Наиболее полно этот прием был использован в сборнике «Говорит» – потоке обрывков стилизованной чужой живой речи, каждый фрагмент которого начинается с тире и многоточия, наивно удостоверяющего существование прошлого, но всегда заканчивается точкой, маленьким апокалипсисом. Вот один красноречивый пример такого фрагмента:
– … такая дама нестарая, такая, знаешь, вообще-то красивая, такой палантин на ней с хвостиками, хорошо накрашенная, и с ней девушка, ну, лет двадцати. И мне так приятно, знаешь, на них смотреть, что они вот тридцать первого декабря днем сидят в кофейне и кофе пьют. Я сижу и слушаю их вполуха, пока меню читаю, и так думаю: вроде, например, тетя с племянницей, такие близкие вполне, вот встретились поздравить друг друга с Новым годом, что-то есть в этом все-таки очень красивое, а потом девочка, наверное, поедет с друзьями отмечать, – в общем, понятная картина. А девочка этой даме, значит, рассказывает про какие-то свои дела, а я слушаю, я вообще чужие разговоры люблю. И что-то она рассказывает про какую-то Аню, что Аня там встречается со своим начальником, а он ее куда-то повез, а кого-то теперь уволили, дама кивает, и тут эта девочка говорит: «А Аня – ее тоже мама бросила, но не так, как ты меня, а…» – и дальше продолжение фразы. Это я не разобрала уже, у меня на этом месте слух отключился [Горалик 2014а].

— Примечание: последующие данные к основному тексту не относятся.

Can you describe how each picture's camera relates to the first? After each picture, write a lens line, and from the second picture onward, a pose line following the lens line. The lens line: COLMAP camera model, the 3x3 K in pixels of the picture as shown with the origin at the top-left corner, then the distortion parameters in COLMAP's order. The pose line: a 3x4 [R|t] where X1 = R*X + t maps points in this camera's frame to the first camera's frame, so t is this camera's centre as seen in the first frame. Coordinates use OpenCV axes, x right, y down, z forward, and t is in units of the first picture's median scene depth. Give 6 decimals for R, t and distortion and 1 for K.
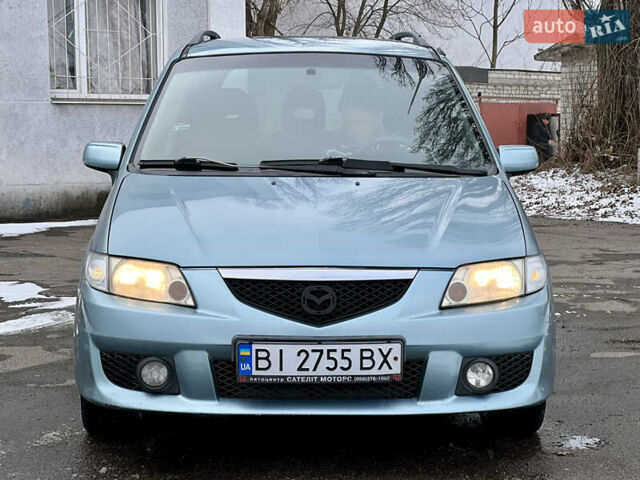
lens RADIAL K [[1579.3, 0, 320.0], [0, 1579.3, 240.0], [0, 0, 1]] dist [-0.310025, 5.896003]
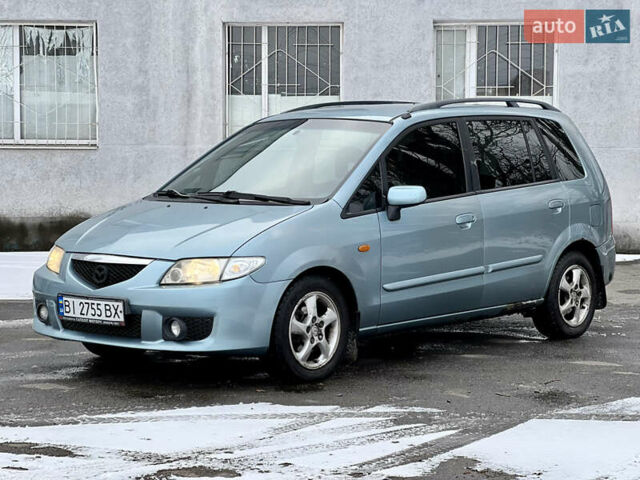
lens RADIAL K [[1579.3, 0, 320.0], [0, 1579.3, 240.0], [0, 0, 1]] dist [-0.310025, 5.896003]
pose [[0.740980, 0.039408, -0.670370, 1.274289], [-0.056470, 0.998397, -0.003727, -0.004869], [0.669148, 0.040618, 0.742018, -0.079129]]
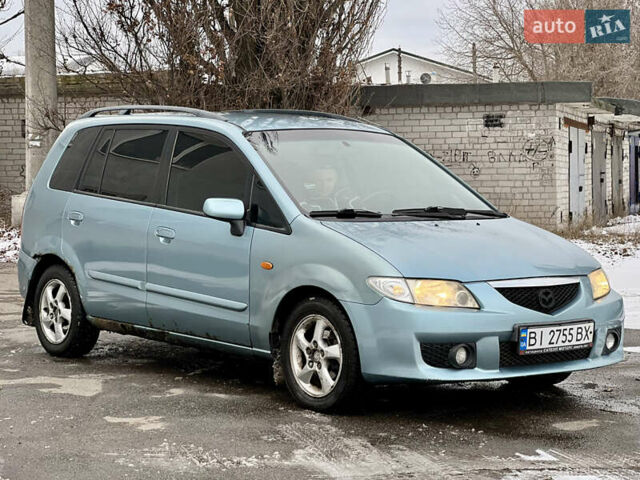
lens RADIAL K [[1579.3, 0, 320.0], [0, 1579.3, 240.0], [0, 0, 1]] dist [-0.310025, 5.896003]
pose [[0.799967, -0.030436, 0.599272, -1.084528], [0.050199, 0.998606, -0.016293, -0.004727], [-0.597941, 0.043117, 0.800380, -0.095510]]
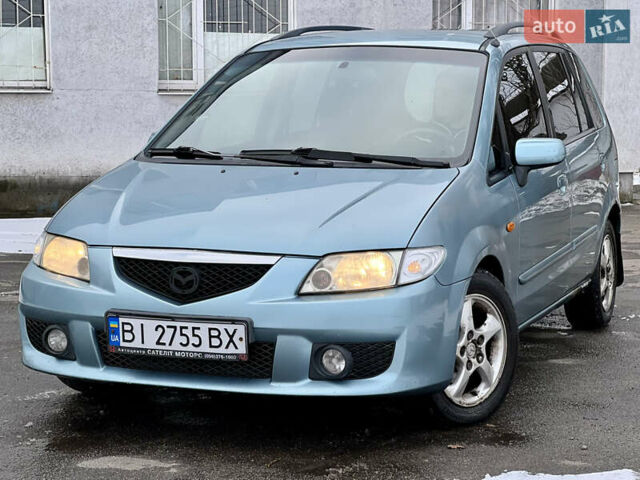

Как и в предыдущем примере, апокалипсис, отключение слуха, понимания, речи и письма происходит вследствие слома стереотипа, переворота привычной картины мира, правил игры, деконструкции связного фантазийного нарратива. И хотя в данном случае нет свидетельства депрессивности рассказчицы, она подразумевается, как «отключение слуха» подразумевает невротическое отрицание реальности. Возможен также и перенос, поскольку текст построен как разговор в разговоре, читателю не виден тот или та, к кому обращается рассказчица, и это вполне может быть бросившая ее мать или некто, на кого этот образ мог быть перенесен и кто таким образом также становится свидетелем и жертвой апокалипсиса, отключающего слух, речь, время.
В этом свете получает окончательное объяснение то, с каким постоянством Горалик в своих многочисленных произведениях обращается к стилизации обыденной, разговорной, живой речи: ее прерывание значительно более катастрофично, лучше имитирует прерывание самой жизни, чем любой поэтизированный или риторически оформленный нарратив.